Pada 2019, diketahui modus pelanggaran kode etik penyelenggara pemilu tertinggi berupa kelalaian pada proses pemilu. Jumlahnya mencapai 32%. Sedangkan data yang diolah DKPP pada 2018-2019 menyatakan, ada kenaikan perkara hingga 250 perkara. Sehingga DKPP menerima 1.027 aduan terkait dugaan pelanggaran KEPP berkaitan Pemilu 2019. Jumlah itu menggambarkan perkara yang terjadi di dua tahun tersebut.

Sebagian Penyelenggara Pemilu Tidak Sadar Mereka Melakukan Pelanggaran

Ketua DKPP RI Heddy Lugito mengungkap, keberhasilan kinerja DKPP tidak dilihat dari seberapa banyak perkara yang ditangani. Semakin sedikit perkara pengaduan, justru bisa diartikan sebagai keberhasilan penyelenggara Pemilu dalam mengamalkan kode etik. 

"Saya rasa integritas penyelenggara Pemilu saat ini semakin baik," tuturnya.

Baca Juga: Jokowi Lantik 5 Anggota DKPP Periode 2022-2027 di Istana Negara

Pihaknya juga tak henti untuk menyosialisasikan kode etik ke semua daerah, KPU dan Bawaslu. Karena sebagian penyelenggara Pemilu tidak menyadari, bahwa apa yang mereka lakukan adalah pelanggaran kode etik.

"Agar penangkapan Komisi Pemberantasan Korupsi seperti yang terjadi pada saudara Wahyu [Wahyu Setiawan, Ketua KPU Jawa Tengah] yang karena suap itu, semoga yang terakhir. Sebelumnya banyak komisioner KPU bisa ditangkap, tetapi Wahyu itu [semoga] yang terakhir kali," ujarnya.

"Saya harap tidak ada kasus pidana di kalangan penyelenggara Pemilu," terangnya. 

DKPP: Di Jogja Bukan Tak Ada Pelanggaran, Tapi......

Anggota Komisioner DKPP yang lainnya, I Dewa Kade Wiarsa Raka Sandi menuturkan, secara umum DKPP bekerja secara pasif, dalam arti menerima aduan. Namun di sisi lain pihaknya juga berusaha tetap proaktif.

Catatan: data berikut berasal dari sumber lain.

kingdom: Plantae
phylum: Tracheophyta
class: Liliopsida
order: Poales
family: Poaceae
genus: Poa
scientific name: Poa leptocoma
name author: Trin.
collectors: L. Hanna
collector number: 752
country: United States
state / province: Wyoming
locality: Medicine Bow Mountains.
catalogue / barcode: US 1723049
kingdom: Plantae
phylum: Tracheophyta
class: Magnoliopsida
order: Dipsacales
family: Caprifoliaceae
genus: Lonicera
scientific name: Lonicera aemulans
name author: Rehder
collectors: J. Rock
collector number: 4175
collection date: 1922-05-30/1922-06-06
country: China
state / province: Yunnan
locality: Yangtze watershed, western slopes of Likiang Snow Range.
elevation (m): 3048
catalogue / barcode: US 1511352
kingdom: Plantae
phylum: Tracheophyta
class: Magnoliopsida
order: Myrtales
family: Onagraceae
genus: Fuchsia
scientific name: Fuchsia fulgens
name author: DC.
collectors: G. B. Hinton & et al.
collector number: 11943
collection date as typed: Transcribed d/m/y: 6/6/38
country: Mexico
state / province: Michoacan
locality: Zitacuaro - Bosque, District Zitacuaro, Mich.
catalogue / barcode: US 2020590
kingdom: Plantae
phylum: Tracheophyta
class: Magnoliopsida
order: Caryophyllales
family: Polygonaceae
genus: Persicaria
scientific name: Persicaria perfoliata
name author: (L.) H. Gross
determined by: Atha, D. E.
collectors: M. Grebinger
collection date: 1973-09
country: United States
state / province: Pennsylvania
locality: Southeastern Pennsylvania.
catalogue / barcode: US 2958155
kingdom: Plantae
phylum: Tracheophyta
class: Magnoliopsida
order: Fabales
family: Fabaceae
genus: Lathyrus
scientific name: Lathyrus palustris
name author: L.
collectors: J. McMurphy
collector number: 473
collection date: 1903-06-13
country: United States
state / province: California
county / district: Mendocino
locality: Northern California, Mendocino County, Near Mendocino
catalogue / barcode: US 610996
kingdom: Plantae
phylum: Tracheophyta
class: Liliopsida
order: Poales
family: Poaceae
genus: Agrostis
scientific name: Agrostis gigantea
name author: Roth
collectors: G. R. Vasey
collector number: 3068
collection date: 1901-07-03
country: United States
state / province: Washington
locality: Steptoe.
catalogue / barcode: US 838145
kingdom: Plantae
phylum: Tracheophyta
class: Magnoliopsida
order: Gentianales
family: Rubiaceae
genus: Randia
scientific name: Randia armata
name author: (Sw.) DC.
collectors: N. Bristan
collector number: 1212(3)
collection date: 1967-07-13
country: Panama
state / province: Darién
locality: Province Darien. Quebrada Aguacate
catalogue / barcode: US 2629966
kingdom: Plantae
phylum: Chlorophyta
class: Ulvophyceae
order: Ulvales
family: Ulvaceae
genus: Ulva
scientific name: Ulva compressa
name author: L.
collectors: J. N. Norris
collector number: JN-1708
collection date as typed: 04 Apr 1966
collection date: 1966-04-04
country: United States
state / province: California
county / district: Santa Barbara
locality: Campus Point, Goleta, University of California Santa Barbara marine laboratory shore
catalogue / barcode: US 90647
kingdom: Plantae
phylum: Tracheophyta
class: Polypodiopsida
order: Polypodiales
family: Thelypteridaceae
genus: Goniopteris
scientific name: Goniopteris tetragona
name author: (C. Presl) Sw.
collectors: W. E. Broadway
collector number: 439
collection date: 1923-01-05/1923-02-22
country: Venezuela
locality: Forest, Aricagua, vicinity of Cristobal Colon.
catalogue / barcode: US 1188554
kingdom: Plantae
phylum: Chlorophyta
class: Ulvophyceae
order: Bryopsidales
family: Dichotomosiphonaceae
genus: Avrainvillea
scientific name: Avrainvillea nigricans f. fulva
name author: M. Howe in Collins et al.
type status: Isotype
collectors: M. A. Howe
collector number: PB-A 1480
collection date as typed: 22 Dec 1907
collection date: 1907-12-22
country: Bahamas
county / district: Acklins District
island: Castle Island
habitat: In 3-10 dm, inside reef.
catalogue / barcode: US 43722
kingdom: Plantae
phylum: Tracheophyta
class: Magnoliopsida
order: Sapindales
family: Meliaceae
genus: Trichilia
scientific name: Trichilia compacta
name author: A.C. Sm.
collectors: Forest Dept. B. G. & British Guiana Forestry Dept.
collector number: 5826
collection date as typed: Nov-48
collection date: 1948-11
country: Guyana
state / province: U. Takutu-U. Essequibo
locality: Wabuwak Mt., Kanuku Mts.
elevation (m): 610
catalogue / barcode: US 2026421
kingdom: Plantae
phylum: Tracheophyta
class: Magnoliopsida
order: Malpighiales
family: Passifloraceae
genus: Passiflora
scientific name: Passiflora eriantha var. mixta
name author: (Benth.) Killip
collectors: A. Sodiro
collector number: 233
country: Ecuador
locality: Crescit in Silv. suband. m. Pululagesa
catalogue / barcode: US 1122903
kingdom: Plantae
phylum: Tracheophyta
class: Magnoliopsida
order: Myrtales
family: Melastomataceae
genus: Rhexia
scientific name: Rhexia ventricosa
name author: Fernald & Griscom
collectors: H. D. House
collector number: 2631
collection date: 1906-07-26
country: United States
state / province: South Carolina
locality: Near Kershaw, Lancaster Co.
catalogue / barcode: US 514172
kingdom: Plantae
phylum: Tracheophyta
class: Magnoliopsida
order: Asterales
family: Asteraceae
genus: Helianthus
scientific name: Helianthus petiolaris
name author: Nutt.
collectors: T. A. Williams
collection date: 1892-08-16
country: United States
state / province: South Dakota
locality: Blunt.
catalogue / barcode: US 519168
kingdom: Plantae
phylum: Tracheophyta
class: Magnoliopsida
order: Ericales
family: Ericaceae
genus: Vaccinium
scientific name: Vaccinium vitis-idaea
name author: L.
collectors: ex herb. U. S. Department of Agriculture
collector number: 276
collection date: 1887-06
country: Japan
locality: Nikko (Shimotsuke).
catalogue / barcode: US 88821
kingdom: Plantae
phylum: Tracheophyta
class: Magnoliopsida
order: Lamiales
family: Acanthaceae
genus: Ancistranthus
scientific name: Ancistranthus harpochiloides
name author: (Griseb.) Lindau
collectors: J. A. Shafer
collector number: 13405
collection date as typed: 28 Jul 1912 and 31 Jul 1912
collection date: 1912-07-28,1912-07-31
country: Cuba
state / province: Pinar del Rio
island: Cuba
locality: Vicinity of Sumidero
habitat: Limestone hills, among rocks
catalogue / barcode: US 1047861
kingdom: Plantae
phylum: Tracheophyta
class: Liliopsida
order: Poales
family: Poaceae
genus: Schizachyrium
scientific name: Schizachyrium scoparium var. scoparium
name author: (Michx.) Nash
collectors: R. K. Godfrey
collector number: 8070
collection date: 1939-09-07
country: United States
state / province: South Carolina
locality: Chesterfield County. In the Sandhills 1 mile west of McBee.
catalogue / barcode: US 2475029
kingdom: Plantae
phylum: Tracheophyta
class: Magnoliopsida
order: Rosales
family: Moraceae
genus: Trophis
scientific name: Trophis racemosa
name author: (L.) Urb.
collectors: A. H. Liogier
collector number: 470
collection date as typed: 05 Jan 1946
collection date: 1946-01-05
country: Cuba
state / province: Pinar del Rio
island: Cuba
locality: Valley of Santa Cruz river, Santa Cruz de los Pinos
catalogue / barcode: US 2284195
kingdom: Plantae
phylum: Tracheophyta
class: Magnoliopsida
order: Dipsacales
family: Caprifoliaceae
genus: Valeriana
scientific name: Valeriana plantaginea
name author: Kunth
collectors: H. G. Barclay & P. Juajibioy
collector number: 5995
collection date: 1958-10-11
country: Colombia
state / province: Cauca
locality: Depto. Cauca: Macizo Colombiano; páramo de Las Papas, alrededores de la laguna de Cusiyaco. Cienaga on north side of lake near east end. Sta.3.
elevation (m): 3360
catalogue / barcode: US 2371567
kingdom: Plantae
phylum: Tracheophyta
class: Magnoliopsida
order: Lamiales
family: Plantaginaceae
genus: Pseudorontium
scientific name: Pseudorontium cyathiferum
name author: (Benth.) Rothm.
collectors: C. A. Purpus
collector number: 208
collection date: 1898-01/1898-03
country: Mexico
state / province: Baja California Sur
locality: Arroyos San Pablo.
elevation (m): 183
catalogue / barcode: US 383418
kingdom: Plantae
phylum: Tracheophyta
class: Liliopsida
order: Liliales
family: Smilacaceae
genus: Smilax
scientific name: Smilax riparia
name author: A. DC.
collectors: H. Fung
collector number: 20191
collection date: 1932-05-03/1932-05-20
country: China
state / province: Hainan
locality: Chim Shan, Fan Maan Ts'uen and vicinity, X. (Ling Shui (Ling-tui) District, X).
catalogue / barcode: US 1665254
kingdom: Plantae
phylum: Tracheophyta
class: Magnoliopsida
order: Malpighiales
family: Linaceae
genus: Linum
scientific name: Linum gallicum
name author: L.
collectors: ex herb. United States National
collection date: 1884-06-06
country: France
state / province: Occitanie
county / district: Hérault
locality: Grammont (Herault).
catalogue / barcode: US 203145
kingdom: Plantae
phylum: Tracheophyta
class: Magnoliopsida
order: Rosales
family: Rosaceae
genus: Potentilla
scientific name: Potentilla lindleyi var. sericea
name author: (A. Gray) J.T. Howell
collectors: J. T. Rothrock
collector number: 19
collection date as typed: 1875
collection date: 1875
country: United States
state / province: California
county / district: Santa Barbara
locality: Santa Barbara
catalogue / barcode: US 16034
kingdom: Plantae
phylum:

Maksudnya, tetap berupaya dengan banyak pihak termasuk kampus dalam meningkatkan kapasitas TPD. Serta menyepakati bersama bahwa antar penyelenggara Pemilu sudah selaiknya sama-sama mematuhi aturan yang berlaku atas tugas pokok fungsi masing-masing lembaga.

"Penyelenggara itu selain melakukan tugas mereka dengan baik, tetapi juga harus menjaga integritas. Kasus suap itu merupakan pelanggaran integritas," tegasnya. 

Raka Sandi menilai, sejauh ini KPU dan Bawaslu sudah menjalankan fungsi mereka dengan baik. Sedangkan khusus menyinggung kondisi Daerah Istimewa Yogyakarta, Sandi juga punya pandangan.

"Jogja bukan berarti tidak ada masalah, ada. Tapi cenderung landai dan koordinasi antara lembaga sepertinya berjalan dengan baik di sini," terangnya.

Sandi mengungkap, kondisi landai itu setidaknya diambil setelah dirinya membandingkan DIY dengan Sumatera Utara dan Papua.